------ Information given
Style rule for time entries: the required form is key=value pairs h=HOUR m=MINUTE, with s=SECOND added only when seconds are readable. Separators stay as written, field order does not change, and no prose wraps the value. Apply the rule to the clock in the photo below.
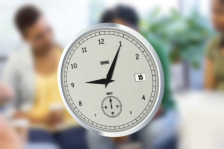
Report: h=9 m=5
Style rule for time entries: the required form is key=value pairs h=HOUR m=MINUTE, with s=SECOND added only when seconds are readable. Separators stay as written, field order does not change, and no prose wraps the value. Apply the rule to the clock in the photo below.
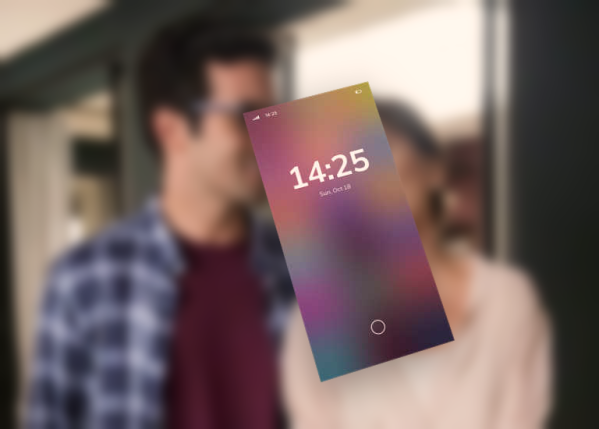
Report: h=14 m=25
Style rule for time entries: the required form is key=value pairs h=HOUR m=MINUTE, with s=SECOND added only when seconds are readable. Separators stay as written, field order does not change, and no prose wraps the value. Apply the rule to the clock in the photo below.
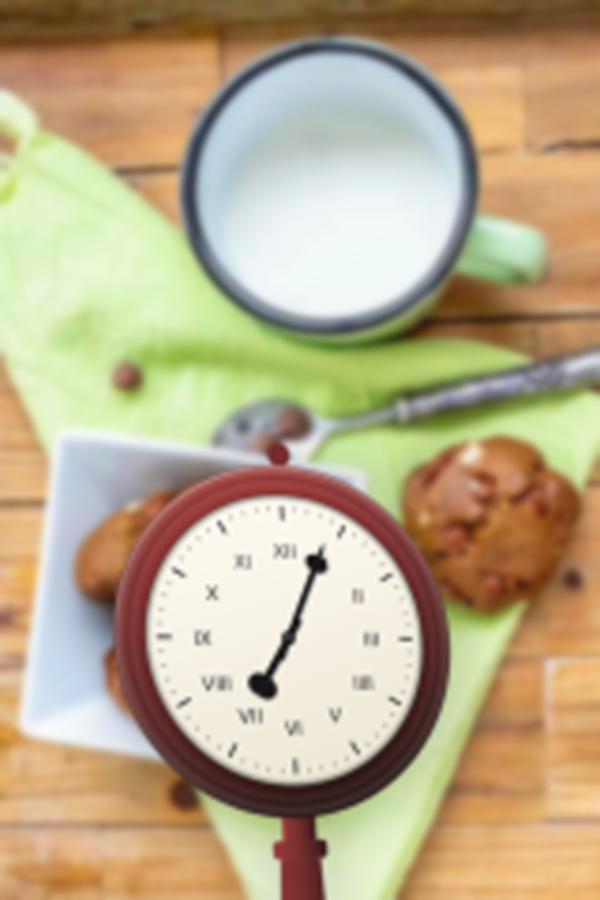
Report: h=7 m=4
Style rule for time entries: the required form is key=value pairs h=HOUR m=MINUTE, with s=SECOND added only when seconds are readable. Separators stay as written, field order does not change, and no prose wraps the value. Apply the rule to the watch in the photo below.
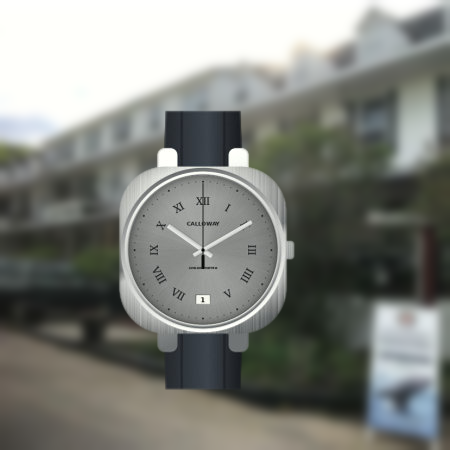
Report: h=10 m=10 s=0
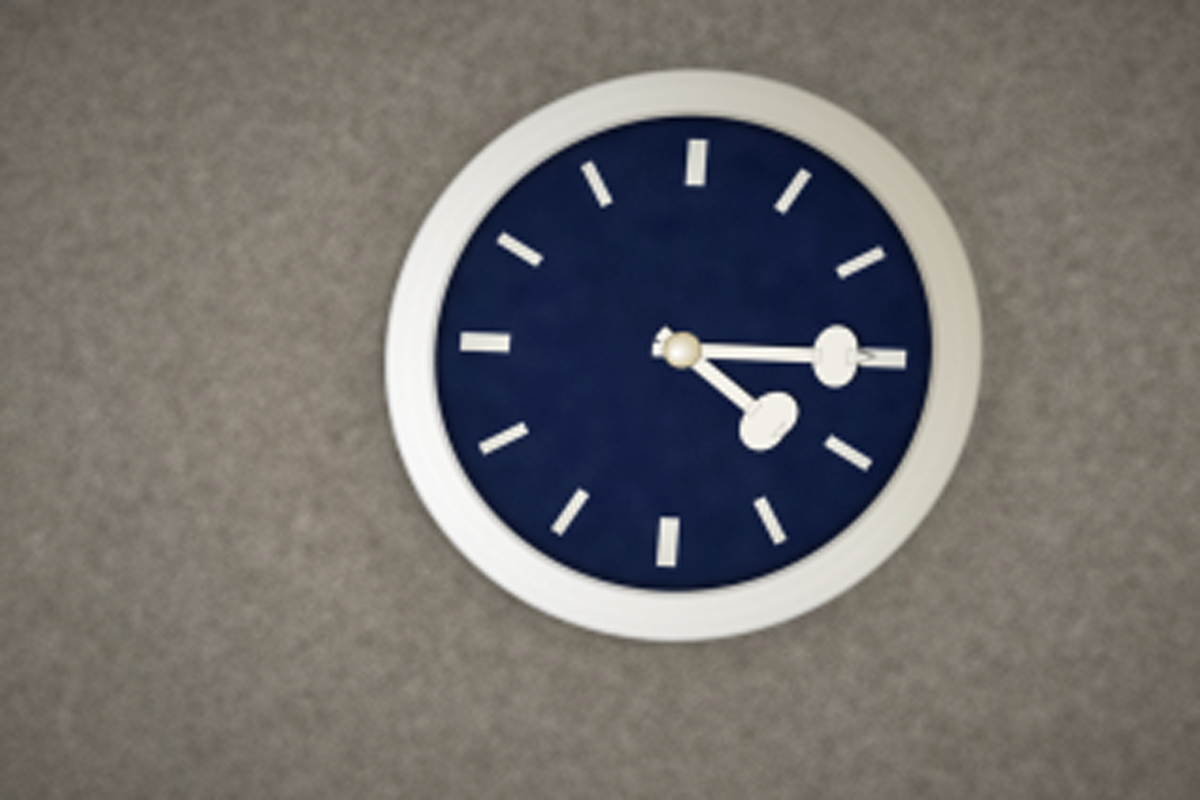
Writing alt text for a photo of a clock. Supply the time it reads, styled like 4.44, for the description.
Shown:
4.15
------------
Exercise brief
Render every line of the material above as a JSON list of strings, one string per line, with blank lines omitted. Leave the pictures out of the list.

Solution for this task
[
  "Style rule for time entries: the required form is key=value pairs h=HOUR m=MINUTE, with s=SECOND added only when seconds are readable. Separators stay as written, field order does not change, and no prose wraps the value. Apply the rule to the clock in the photo below.",
  "Report: h=9 m=5",
  "Style rule for time entries: the required form is key=value pairs h=HOUR m=MINUTE, with s=SECOND added only when seconds are readable. Separators stay as written, field order does not change, and no prose wraps the value. Apply the rule to the clock in the photo below.",
  "Report: h=14 m=25",
  "Style rule for time entries: the required form is key=value pairs h=HOUR m=MINUTE, with s=SECOND added only when seconds are readable. Separators stay as written, field order does not change, and no prose wraps the value. Apply the rule to the clock in the photo below.",
  "Report: h=7 m=4",
  "Style rule for time entries: the required form is key=value pairs h=HOUR m=MINUTE, with s=SECOND added only when seconds are readable. Separators stay as written, field order does not change, and no prose wraps the value. Apply the rule to the watch in the photo below.",
  "Report: h=10 m=10 s=0",
  "Writing alt text for a photo of a clock. Supply the time it reads, styled like 4.44, for the description.",
  "Shown:",
  "4.15"
]